Which inspiring females have worn his clothes? “I have dressed Michelle Obama a lot, and when I finally got to meet her, it was like we knew each other for a long time,” Hall says. Other favorites include Gayle King and Vanessa Williams.

Vanessa Williams in a Kevan Hall gown at the 2007 Emmy Awards
Vanessa Williams in a Kevan Hall gown at the 2007 Emmy Awards

Photo Credit: Shutterstock

“Vanessa is not one of those girls who needs a tightly fitted gown; she understands simplicity and sophisticated sensibility. I have had a great time creating amazing moments on the red carpet for Vanessa. I was thrilled to hear that Vanessa was nominated for an Emmy [Outstanding Supporting Actress in a Comedy Series] for Ugly Betty. I called to congratulate her and say, ‘I have the dress for you, but it will take some courage to wear.’ It was my pistachio green tulle gown embroidered with crystals and tiny ostrich feathers that ombré to larger feathers at the hem. When she stepped on the carpet, the press and photographers went wild! She was the first to wear feathers on the red carpet, and it is my all time favorite look on her!”

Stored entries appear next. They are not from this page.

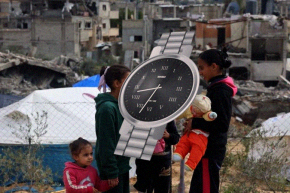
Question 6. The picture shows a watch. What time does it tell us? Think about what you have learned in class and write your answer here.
8:33
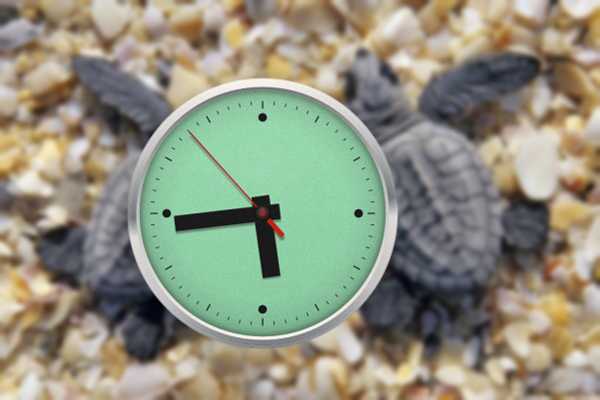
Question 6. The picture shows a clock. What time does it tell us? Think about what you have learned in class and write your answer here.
5:43:53
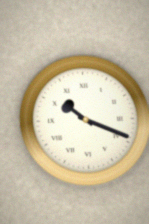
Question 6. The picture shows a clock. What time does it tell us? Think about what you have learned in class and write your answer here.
10:19
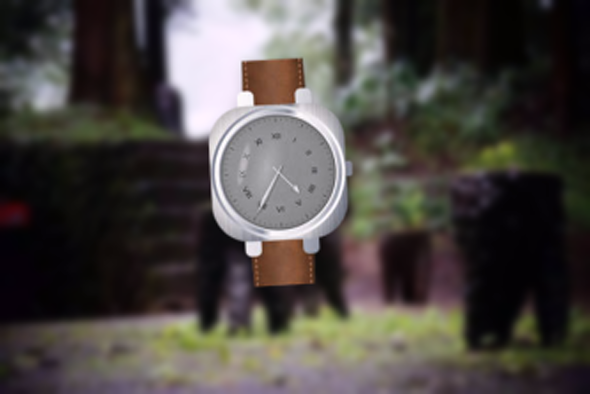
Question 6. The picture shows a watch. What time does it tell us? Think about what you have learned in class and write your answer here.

Regarding the film, Hall believes that it’s time to restart these conversations about inclusion and diversity. “Along the lines of opening a dialog with each other, women need to be comfortable in their skin, not try to imitate or mimic, be observant, consider who they truly are, and be comfortable and embrace whatever size and shape. Make an effort! Find something well made. Don’t just go for fast fashion. Find a piece that makes you look and feel beautiful. Wear it with confidence!”